2. Dynamic content optimisation

To fulfil the customer’s expectations, traditional content optimisation is performed at the web hosting site where the content optimiser uses the user’s

web surfing history stored in the database [55]. These traditional methods incur some delays and inaccuracies. In MEC, content optimisation can be done based on the user’s context aware information dynamically where the

content optimiser can be located at the edge server. The optimiser in MEC can acquire accurate RAN information like network status and network load dynamically and these information can be used for optimisation [54]. This MEC content optimisation can improve network performance, QoE and new services can be added easily.

3. Mobile big data analytics

Big data is a collection of large volumes of both structured and unstructured data and big data analytics is the process of analysing such big data for better decisions and gaining strategic business insights [54]. Data collection from the edge devices in big data analytics are transferred to the core network and this process takes high bandwidth and latency. The MEC platform can be used to perform big data analytic at the edge of the network thereby saving large

amount of bandwidth required. After the analysis, the results can be sent to the core network. As such, the scenario will reduce bandwidth consumption and improve the network latency.

Taxonomy of MEC

The reader is directed to comprehensive surveys on MEC in [54, 56]. Figure 2-21 shows the taxonomy of MEC which is based on: i) Characteristics, ii) Actors, iii) Access technologies, iv) Applications, v) Objectives, vi) Computation platforms and vii) Key enablers. These parameters are described below.

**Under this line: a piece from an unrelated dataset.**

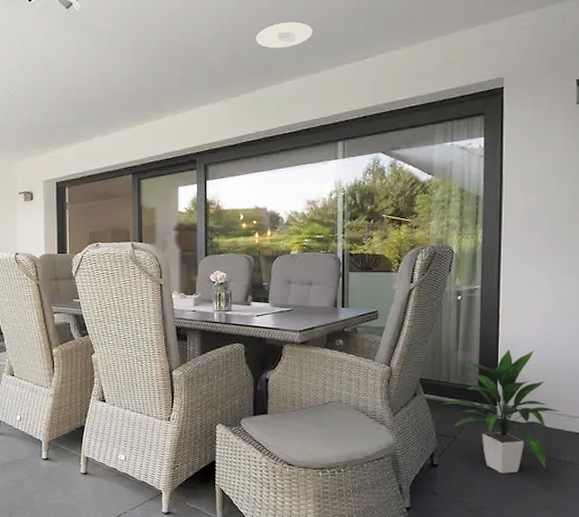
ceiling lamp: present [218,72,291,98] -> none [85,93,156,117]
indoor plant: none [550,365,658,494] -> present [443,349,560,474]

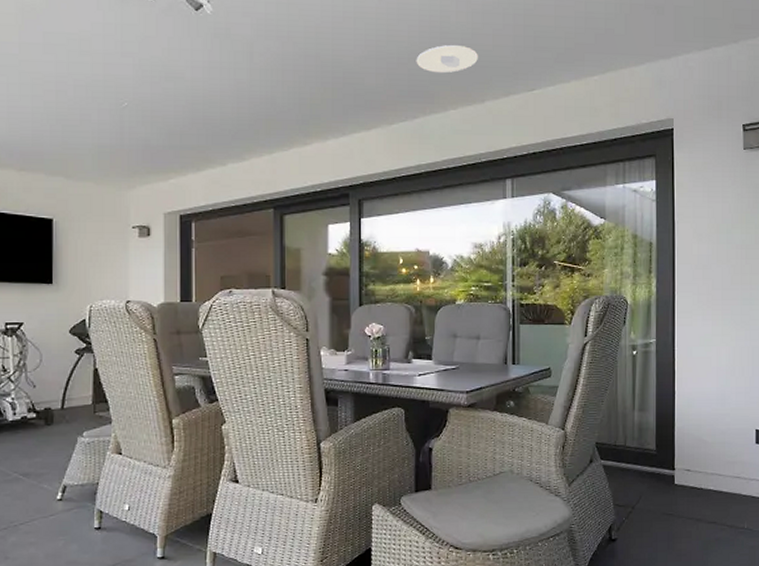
indoor plant: present [443,349,560,474] -> none [620,408,737,545]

Figure 2-21. The taxonomy for MEC [54].

1. Characteristics

The key characteristics of MEC are as follows:

i) Proximity: Where the mobile device is closer to MEC server in the

RAN. The MEC server can also be another mobile device through device to device (D2D) communication forming a mobile cloud. Since, edge server is nearby to devices; it can extract device information and

ii) Dense geographic distribution: Where the MEC hosts the cloud computing services at the edge network which is located at numerous locations. As such, these geographically dispersed infrastructure contribute to the MEC in many ways.

iii) Low latency: It takes a long time when transmitting data to the core network but with MEC, transmission is faster as the MEC servers are closer to the mobile devices.

iv) Location awareness: Where application developers can use the user’s

locations to provide context aware services. User mobility patterns can be collected easily at the MEC to predict future network status.

v) Network context information: Where real time RAN information such as subscriber location, radio condition, network load etc. is used to provide context related services to the mobile subscriber. RAN information is used by the application developers and content providers thus improving user satisfaction.